Materials and Methods
In order to compare the new model of osteogenesis imperfecta with additional models, we elected to follow established protocols from our laboratory which previously were used to characterize mouse models of osteogenesis imperfecta. We had 80 mice, both mutant and wild type, which were sacrificed at one month, two months, six months, or approximately 20 months. The femora are harvested, and frozen in separate saline filled containers. The femurs will be scanned on a micro-computed tomography system in order to determine the cross-sectional geometric properties of the femoral mid-diaphyses. After scanning, the left femurs will then be tested in four-point bending until failure in order to determine the structural properties of whole bone. Parallelepiped specimens will be machined from the mid-diaphysis of each right femur in order to perform a micro four-point bending test.
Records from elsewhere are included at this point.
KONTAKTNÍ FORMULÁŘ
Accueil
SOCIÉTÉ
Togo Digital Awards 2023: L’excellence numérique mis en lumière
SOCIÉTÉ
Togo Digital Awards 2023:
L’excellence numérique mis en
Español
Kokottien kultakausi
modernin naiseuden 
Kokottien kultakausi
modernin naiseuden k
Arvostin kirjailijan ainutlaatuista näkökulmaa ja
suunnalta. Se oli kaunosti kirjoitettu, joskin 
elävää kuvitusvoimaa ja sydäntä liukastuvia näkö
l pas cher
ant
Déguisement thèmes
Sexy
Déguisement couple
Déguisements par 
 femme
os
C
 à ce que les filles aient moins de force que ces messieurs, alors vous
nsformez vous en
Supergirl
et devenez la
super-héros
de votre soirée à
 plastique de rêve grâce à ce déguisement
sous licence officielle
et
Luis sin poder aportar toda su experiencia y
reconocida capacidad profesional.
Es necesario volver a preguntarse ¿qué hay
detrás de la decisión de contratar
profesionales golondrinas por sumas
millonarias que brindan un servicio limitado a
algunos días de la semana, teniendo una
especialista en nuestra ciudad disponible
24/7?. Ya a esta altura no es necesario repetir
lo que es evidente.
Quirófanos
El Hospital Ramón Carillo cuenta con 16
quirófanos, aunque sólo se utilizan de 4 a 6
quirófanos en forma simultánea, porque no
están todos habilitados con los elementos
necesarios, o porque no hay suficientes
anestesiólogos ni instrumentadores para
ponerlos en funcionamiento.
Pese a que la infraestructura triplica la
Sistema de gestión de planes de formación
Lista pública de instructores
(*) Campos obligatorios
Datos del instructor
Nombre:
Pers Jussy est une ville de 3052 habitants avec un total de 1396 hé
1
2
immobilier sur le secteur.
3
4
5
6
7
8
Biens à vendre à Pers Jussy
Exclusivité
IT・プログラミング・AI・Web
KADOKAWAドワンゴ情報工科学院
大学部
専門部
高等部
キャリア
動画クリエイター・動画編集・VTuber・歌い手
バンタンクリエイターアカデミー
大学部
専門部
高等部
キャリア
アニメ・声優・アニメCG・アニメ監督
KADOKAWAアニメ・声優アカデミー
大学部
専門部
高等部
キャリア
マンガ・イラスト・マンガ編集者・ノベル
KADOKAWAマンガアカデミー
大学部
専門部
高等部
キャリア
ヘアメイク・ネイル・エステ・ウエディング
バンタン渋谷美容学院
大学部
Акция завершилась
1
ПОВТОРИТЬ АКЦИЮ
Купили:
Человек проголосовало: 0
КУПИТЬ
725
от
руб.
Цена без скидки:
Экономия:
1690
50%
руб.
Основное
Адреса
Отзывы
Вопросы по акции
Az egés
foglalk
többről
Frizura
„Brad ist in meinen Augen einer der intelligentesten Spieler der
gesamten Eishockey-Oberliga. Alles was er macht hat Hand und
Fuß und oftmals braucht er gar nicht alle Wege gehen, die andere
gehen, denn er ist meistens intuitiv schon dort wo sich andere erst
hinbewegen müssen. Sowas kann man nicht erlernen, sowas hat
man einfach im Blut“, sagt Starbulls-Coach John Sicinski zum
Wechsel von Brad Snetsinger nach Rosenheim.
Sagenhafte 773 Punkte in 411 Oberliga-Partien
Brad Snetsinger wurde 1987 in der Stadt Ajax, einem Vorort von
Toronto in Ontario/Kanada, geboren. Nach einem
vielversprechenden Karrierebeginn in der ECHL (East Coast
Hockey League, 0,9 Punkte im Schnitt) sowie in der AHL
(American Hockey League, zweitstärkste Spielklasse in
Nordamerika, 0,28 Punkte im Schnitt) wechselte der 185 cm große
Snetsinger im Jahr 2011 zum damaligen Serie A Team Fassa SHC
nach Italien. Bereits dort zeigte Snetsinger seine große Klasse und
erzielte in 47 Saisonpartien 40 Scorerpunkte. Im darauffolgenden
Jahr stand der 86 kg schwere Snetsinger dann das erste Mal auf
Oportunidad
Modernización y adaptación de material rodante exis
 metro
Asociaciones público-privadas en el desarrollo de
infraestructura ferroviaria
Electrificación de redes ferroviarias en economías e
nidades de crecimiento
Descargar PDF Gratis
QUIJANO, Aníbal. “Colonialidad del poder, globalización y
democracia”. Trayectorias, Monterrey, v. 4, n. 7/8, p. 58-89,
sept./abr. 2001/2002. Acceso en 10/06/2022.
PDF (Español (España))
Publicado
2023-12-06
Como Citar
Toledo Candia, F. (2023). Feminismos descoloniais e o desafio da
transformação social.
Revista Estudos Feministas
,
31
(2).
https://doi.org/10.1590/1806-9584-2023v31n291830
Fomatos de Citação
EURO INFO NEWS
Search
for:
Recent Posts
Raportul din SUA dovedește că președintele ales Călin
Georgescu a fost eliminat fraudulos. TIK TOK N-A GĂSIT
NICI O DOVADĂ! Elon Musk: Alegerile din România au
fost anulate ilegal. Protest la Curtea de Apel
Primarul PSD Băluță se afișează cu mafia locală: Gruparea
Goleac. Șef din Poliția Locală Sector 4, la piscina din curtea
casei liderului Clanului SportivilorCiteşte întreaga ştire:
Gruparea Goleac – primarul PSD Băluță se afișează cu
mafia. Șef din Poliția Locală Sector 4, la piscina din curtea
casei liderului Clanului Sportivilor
This test will determine the local material properties of the cortical tissue. In addition, the right femurs may be tested by nano-indentation to determine tissue-level material properties.
Progress
All femora have been dissected free and stored frozen in individual containers. Micro ct scanning is currently underway. Forty femurs have all been tested in four-point bending, and the analysis of these test results is complete. In addition, protocols for micro-testing are currently being optimized.